Ana White (not verified)

Wed, 05/05/2010 - 21:05

Melissa, you have a really good point! What you can (and probably should) do is to attach the rails to the bed with screws (and not glue). Then you can assemble and disasemble. It would be like assembling an IKEA bed (or even the Pottery Barn Teen bed that this bed is inspired by).

For those of you with small door openings, you will need to assemble the bed in the room.

ShezAGeekess (not verified)

Wed, 05/05/2010 - 21:31

My wedding cake was a smaller version of yours, with pale-pink edged roses. Mine also had a bit of a lean, because it was also home made-- I made mine myself. :)

Krie (not verified)

Wed, 05/05/2010 - 23:07

Ana, thanks for your awesome projects and all the hard work.
I have awarded you with the sunshine award along with other friends of mine (the only exception is that I don´t know you personally) who inspire me to be creative and have fun!
Keep up the great work :)!
Love,
all the way from Germany!

Tru (not verified)

Thu, 05/06/2010 - 00:41

For not being able to sew, it looks pretty darn good. I also made my own wedding dress, 'cause I'm in agreement with you; you shouldn't go into debt for a wedding.

Jess (not verified)

Thu, 05/06/2010 - 03:05

YYIIPPPEEEE!!!! This is the bed that I have been waiting for to make for my son!!!! I will be making it this summer. WOO HOOO!!
Since you already have all the hard work done, when you have time (yeah right) could you show us how to put a desk insert in? I think that after looking at your other projects I could wing it but.....
Thanks for everything.

Branwen (not verified)

Thu, 05/06/2010 - 03:56

OH WOW!!! Did I say WOW?! That is awesome Ana!! You ROCK! I don't know why I never thought of this but my 2 little ones share a room and bunk beds didn't work. I need to change my build plans!! Thank you sooooo much, we love u and appreciate all you do!! Oh and your wedding pictures are great! I love knowing that I'm not the only person who didn't go into debt for my wedding. We DIY'd the entire thing! Do you ever feel overwhelmed when you go to a wedding? Some have GOT to be pocketbook nightmares. Anyway, thank you so much for sharing and I thought your dress and cake were beautiful! You obviously CAN sew, you just have no confidence...right? ;)

Jennifer (not verified)

Thu, 05/06/2010 - 05:02

Awesome!!! Both of my girls have been asking for loft beds for the past two years. I'm going to be making each of them a full size bed sometime in the next few months, just need to decide WHICH bed plan of yours to use!!!

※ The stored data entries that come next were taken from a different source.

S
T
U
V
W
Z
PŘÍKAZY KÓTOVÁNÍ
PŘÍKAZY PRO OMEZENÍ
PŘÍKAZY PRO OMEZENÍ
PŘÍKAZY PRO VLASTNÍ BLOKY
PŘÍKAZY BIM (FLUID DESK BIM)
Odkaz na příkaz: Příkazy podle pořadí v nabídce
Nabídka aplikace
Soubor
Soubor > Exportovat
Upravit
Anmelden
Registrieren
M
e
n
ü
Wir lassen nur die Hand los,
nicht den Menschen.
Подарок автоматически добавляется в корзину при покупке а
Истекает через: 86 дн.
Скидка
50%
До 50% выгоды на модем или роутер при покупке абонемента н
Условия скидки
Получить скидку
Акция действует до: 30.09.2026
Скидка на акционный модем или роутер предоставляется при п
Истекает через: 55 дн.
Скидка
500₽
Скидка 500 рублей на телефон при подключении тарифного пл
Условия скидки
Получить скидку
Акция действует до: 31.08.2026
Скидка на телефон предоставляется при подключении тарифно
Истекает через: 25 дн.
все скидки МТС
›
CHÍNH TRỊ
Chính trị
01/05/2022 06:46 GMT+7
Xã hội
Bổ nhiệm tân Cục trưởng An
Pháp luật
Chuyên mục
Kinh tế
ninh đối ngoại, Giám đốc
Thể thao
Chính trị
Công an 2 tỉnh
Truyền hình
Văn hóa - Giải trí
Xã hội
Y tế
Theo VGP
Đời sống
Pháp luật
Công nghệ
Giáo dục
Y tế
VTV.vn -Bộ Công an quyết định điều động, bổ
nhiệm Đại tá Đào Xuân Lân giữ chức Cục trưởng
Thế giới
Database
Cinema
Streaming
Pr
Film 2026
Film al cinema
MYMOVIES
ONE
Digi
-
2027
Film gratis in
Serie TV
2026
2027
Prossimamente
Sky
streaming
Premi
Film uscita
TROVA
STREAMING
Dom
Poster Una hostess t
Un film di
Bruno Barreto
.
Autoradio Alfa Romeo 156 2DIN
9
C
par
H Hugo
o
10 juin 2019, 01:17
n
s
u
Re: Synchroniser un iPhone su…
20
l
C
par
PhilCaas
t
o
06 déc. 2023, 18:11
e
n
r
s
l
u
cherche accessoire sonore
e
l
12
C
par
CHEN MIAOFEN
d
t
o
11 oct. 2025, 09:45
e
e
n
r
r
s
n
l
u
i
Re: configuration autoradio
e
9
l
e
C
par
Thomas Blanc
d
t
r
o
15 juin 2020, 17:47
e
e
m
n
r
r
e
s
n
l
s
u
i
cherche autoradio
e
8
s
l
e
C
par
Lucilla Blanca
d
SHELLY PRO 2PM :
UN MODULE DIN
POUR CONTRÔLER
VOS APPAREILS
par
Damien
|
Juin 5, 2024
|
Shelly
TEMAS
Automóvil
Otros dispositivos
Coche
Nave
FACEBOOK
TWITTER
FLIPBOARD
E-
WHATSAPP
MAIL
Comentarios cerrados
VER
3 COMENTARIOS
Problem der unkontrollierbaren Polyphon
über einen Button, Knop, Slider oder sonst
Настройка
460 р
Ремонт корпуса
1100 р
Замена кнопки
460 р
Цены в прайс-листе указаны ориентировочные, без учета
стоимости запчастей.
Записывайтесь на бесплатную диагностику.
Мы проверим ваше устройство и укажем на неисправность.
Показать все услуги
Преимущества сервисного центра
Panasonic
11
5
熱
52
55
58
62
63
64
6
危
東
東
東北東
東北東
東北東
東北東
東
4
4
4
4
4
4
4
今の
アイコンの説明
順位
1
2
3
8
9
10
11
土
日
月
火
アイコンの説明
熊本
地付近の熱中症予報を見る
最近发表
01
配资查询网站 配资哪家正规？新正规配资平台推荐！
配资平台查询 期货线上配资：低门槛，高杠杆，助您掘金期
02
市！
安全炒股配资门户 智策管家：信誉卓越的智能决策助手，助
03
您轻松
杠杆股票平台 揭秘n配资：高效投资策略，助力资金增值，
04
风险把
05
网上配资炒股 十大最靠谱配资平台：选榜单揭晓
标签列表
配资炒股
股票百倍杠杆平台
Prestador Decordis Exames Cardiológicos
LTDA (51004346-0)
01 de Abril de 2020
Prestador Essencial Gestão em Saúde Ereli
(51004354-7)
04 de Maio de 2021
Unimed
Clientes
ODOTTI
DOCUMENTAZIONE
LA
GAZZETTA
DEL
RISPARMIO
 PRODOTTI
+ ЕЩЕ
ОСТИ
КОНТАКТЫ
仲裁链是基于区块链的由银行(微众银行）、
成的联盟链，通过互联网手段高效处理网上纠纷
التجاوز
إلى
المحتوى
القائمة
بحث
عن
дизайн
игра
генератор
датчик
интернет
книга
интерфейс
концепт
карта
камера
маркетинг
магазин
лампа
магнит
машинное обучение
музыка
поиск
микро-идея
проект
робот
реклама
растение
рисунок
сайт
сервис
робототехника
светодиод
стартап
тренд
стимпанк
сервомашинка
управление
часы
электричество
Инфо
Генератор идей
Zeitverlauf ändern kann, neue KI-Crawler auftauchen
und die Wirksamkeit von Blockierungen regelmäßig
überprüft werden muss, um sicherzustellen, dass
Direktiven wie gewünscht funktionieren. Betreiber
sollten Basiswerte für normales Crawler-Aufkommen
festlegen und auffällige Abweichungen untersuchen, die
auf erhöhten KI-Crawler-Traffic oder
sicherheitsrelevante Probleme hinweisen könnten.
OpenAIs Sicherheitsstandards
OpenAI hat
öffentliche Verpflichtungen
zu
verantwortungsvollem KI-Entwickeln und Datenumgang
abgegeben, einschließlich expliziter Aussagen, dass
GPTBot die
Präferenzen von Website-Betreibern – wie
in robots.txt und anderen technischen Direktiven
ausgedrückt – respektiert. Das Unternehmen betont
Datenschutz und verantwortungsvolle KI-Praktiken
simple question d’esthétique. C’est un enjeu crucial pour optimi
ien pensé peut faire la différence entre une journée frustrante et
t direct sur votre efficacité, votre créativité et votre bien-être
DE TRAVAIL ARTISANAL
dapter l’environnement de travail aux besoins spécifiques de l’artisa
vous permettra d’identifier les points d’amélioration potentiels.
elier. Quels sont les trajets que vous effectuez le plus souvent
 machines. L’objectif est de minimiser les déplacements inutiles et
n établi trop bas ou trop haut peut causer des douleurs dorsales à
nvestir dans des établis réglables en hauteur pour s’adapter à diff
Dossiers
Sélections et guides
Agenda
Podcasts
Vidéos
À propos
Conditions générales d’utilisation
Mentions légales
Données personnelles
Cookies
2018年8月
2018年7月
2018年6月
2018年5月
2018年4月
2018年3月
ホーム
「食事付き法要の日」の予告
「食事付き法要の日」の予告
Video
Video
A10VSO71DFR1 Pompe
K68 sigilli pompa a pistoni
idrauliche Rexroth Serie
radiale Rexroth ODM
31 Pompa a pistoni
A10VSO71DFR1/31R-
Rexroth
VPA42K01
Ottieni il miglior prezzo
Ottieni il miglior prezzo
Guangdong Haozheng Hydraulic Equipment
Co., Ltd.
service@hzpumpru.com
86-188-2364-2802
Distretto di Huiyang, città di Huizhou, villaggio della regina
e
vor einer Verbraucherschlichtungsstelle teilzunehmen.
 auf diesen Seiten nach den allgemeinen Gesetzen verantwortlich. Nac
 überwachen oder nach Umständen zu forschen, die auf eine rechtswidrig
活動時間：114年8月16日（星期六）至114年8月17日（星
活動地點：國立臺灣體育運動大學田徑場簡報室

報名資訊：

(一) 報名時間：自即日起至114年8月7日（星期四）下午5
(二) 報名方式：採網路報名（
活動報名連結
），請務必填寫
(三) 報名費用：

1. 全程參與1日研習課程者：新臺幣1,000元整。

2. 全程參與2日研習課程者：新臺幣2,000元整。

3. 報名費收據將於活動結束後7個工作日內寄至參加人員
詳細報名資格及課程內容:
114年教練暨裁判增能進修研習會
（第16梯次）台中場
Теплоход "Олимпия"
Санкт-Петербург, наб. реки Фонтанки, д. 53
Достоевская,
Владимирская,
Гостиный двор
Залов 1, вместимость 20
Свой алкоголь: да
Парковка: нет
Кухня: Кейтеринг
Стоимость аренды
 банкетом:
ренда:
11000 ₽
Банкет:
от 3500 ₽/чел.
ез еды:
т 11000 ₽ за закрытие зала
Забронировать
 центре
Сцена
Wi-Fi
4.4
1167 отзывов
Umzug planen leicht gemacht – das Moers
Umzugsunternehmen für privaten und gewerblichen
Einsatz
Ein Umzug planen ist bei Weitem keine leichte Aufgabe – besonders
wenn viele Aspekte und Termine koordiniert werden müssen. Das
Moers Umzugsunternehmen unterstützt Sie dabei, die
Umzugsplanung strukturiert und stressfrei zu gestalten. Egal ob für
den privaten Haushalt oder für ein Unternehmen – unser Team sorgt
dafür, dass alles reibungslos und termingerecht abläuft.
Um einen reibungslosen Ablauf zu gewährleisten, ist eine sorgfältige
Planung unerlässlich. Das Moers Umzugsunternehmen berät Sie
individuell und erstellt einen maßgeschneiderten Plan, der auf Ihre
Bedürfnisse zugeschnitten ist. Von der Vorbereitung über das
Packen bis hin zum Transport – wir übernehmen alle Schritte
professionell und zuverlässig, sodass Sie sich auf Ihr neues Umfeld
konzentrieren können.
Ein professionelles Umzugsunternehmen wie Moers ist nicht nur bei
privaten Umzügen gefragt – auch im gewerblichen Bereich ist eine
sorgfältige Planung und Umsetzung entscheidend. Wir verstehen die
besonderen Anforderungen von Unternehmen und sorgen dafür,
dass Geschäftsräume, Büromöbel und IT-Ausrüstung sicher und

Couldn't agree more about going into debt for a wedding. I didn't make my own weddig dress, but we did keep the whole wedding inexpensive and had a family friend make our cake.

Seriously cannot believe you made your own weddig dress (thinking you couldn't sew well) and it turned out that beautiful!!! You look beautiful in that photo!!

PS: I've heard it's recommended to fasten loft beds (top heavy) to the wall for safety. is that true, or does the ladder help with some of that?